La revisione costituzionale sarebbe quindi su più titoli e articoli della Costituzione, e per renderla nell’immediato vigente la coalizione guidata da Giorgia Meloni punta a conseguire, nelle elezioni politiche del 25 settembre, la maggioranza dei due terzi dei parlamentari assegnati alla Camera e al Senato: un risultato che gli attuali sondaggi indicano come non automatico e non scontato nonostante il forte vantaggio di partenza dell’asse tra FdI, lega e forza Italia nei confronti del PD.

Il conseguimento della maggioranza parlamentare dei due terzi infatti consente di emendare la Costituzione senza dover poi passare attraverso il passaggio, normativamente obbligatorio, del referendum confermativo, quello che costò palazzo Chigi a Renzi a fine 2016 e che permise a Conte di portare a casa, nell’autunno del 2020, la riduzione numerica dei parlamentari.

Una questione di merito sorge tuttavia spontanea: sarebbe opportuno, anche di fronte all’opinione pubblica internazionale e alla comunità degli investitori economici e finanziari, che hanno più volte dimostrato di apprezzare l’operato e la persona di Mattarella, congedare quest’ultimo dopo averlo implorato di rimanere al Quirinale, richiesta alla quale si associò a inizio 2022 lo stesso Berlusconi?

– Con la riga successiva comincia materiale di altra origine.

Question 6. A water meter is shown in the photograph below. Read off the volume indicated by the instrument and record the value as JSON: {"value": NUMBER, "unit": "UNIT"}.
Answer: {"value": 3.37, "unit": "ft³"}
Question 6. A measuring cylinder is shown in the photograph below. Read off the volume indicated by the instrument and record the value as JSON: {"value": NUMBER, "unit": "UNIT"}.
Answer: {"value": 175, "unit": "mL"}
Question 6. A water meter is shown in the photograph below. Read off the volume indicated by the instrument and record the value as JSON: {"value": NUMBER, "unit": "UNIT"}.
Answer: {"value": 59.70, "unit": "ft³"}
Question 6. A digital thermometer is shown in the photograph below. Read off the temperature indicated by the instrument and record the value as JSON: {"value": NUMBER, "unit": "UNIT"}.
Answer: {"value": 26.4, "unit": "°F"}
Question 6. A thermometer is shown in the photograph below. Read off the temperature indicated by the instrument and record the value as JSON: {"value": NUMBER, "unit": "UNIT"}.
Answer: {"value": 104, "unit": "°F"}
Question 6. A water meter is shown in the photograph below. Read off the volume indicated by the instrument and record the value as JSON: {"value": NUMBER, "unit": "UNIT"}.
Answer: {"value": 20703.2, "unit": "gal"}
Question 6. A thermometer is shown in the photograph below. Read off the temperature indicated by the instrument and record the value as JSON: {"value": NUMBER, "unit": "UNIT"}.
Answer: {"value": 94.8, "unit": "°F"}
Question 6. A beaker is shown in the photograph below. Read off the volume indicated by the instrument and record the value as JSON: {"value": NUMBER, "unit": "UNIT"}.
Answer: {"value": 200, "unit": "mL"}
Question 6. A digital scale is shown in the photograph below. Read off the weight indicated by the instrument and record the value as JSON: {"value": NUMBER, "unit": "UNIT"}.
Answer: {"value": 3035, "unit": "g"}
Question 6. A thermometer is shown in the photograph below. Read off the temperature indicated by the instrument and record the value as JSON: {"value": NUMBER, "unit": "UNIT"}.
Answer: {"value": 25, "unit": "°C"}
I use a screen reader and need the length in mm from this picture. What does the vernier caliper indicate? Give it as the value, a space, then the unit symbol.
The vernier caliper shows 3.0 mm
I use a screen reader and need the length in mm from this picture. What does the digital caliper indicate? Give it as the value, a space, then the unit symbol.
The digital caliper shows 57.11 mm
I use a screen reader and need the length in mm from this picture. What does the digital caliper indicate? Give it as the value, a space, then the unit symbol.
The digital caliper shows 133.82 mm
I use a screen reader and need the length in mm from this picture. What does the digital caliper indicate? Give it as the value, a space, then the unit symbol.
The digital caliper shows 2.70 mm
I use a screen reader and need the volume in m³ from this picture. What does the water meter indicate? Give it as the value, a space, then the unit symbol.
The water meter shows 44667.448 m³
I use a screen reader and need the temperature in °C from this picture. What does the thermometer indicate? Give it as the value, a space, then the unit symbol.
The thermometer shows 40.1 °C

Si arriverebbe al paradosso che una riforma sventolata con l’obiettivo di dare stabilità e legittimità democratica e popolare alle istituzioni repubblicane, diverrebbe un ennesimo fattore di tensioni e di instabilità interne e internazionali, oltre che uno strumento con cui attuare una autentica scortesia sul piano umano e politico istituzionale.
A meno che Berlusconi non immagini un confronto, nel futuro quadro presidenzialista, di una gara per il Quirinale tra sé e lo stesso Mattarella, ipotesi che proprio il Cavaliere di Arcore ha ventilato tra le righe della propria dichiarazione quasi a volere correggere preventivamente il tiro.

Si tutto, ci si permetta però una osservazione: siamo in presenza di una campagna elettorale tra le più anomale a cui abbiamo mai assistito, sia per il periodo in cui si svolge, sia per come viene condotta da due dei tre schieramenti in campo, con un centrosinistra e un centro impegnati non a vincere ma a impedire che Meloni vinca troppo.

Domandiamoci allora: nella legge di revisione costituzionale sulla diminuzione del numero di deputati e senatori, votata da Grillini, lega e PD fondamentalmente, non si sarebbe potuto prevedere un ulteriore articolo per rendere automatica l’indizione del referendum confermativo nel caso di modifiche apportate dal nuovo Parlamento a ranghi ridotti, immaginando o temendo un deficit di rappresentatività democratica anche nel caso di raggiungimento del quorum dei due terzi dei parlamentari favorevoli?

Molti dibattiti oggi stucchevoli non avrebbero avuto luogo.